> _Exercise_:
Rewrite the lines from the line with "kingdom: Plantae" up to and including the line with "common name: Thale cress", swapping "common name" for "vernacular name" and keeping everything else unchanged.

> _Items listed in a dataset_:
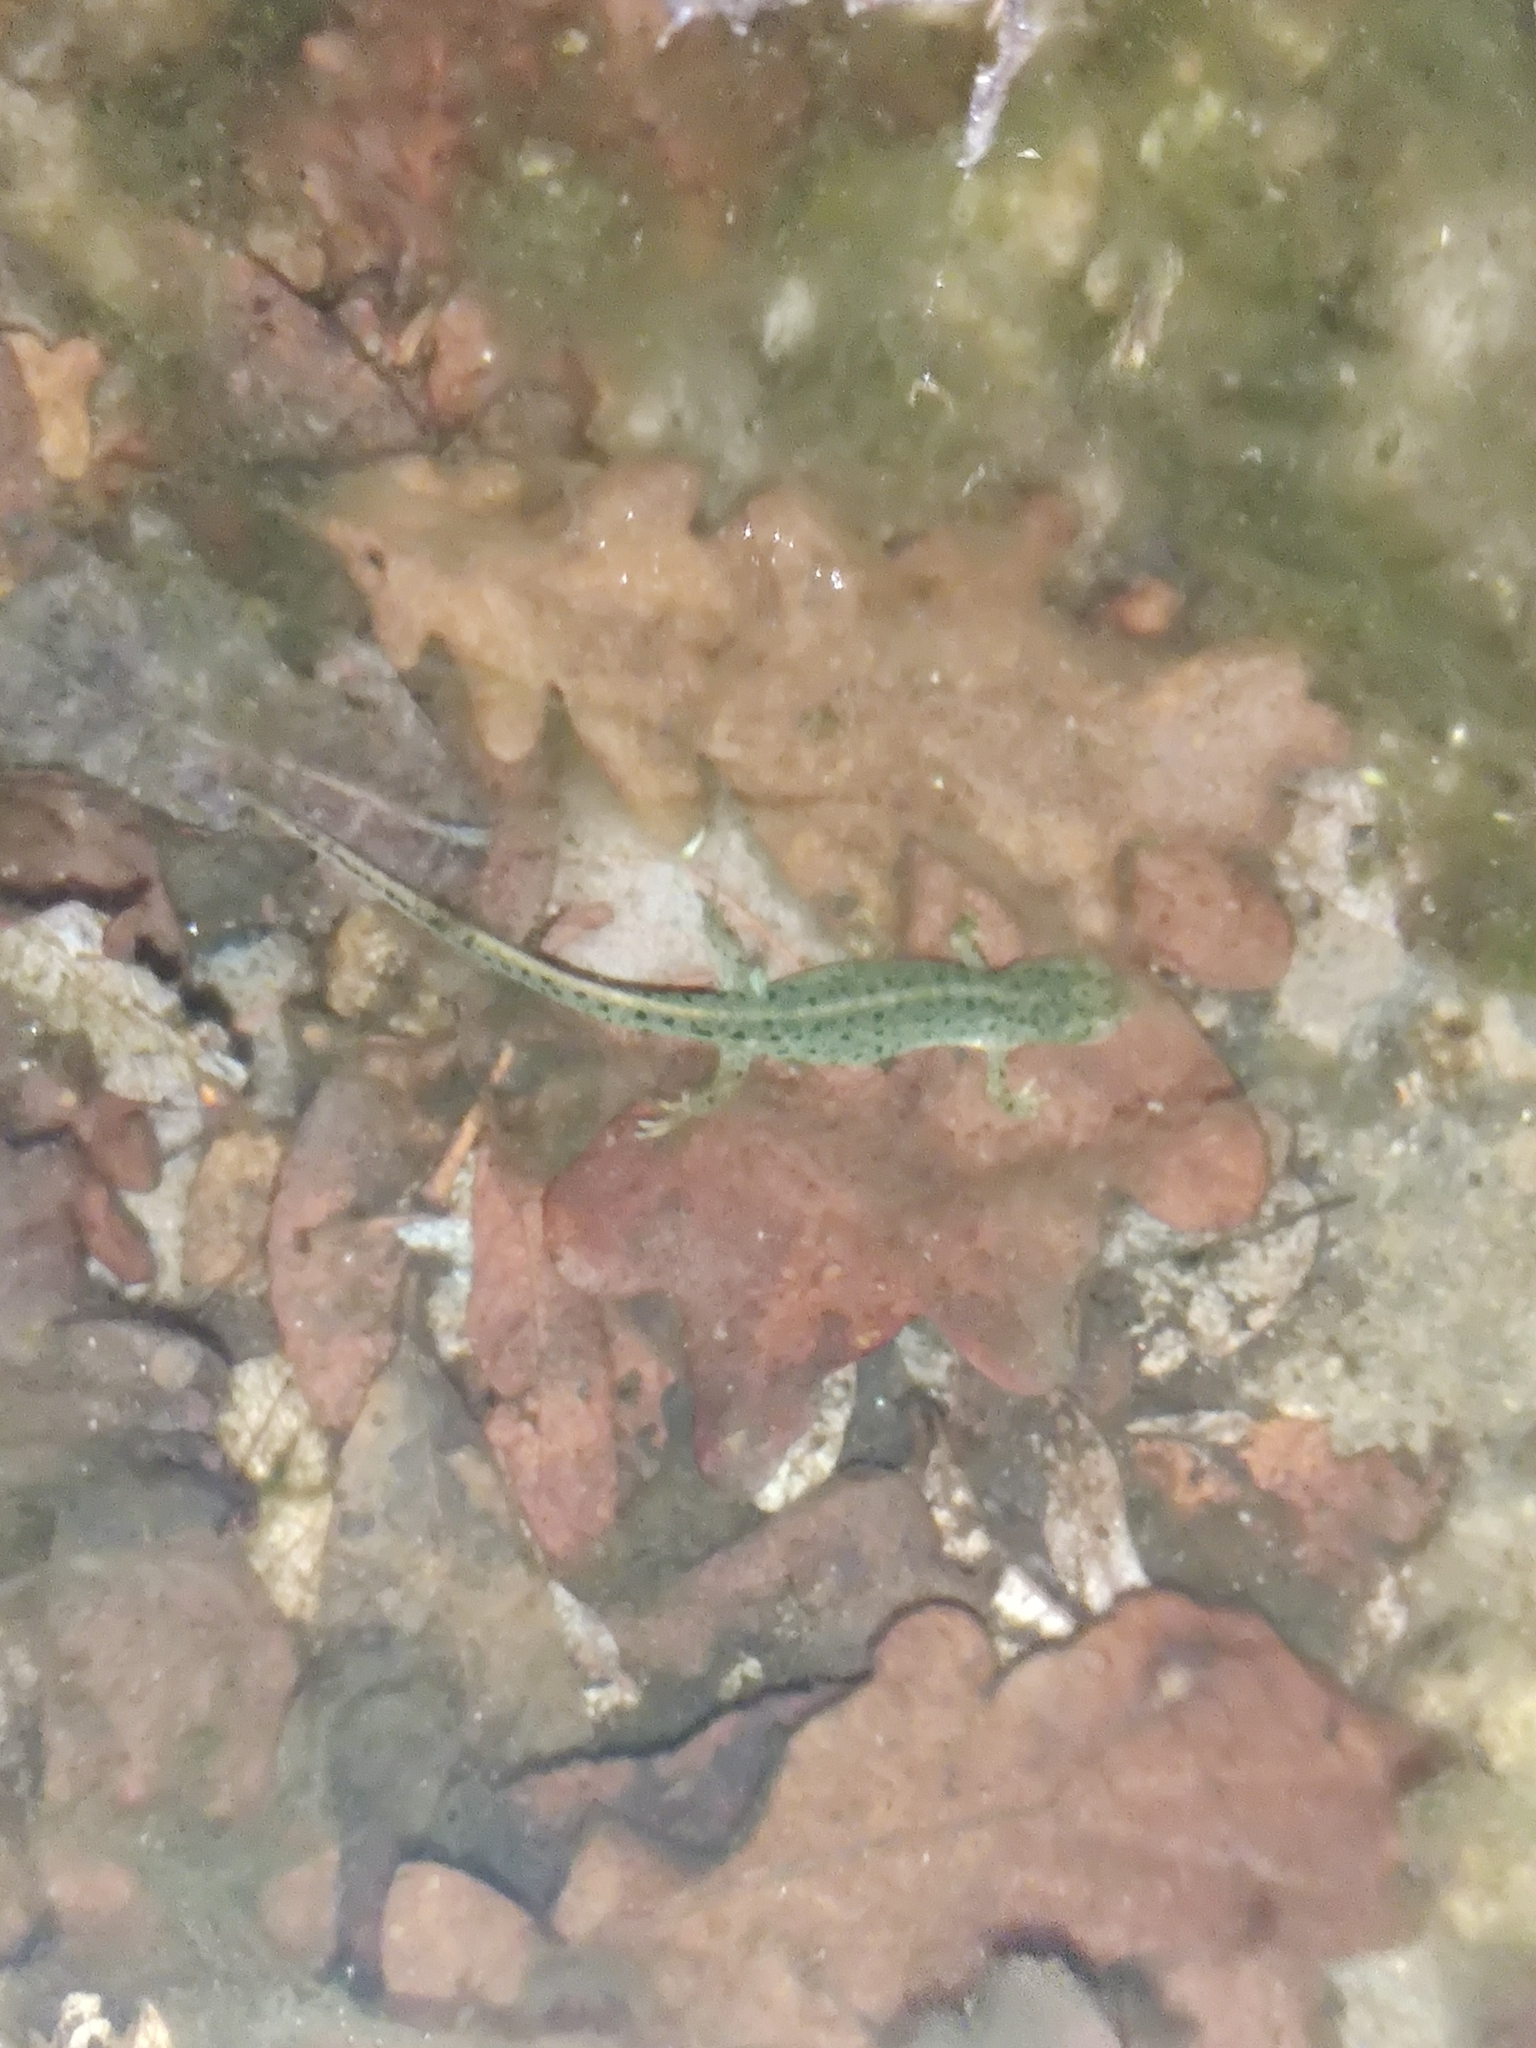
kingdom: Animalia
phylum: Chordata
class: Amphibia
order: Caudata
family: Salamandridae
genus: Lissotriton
---
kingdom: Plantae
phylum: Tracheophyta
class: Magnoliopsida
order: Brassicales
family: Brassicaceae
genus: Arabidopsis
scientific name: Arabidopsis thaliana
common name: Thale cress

> _The response_:
kingdom: Plantae
phylum: Tracheophyta
class: Magnoliopsida
order: Brassicales
family: Brassicaceae
genus: Arabidopsis
scientific name: Arabidopsis thaliana
vernacular name: Thale cress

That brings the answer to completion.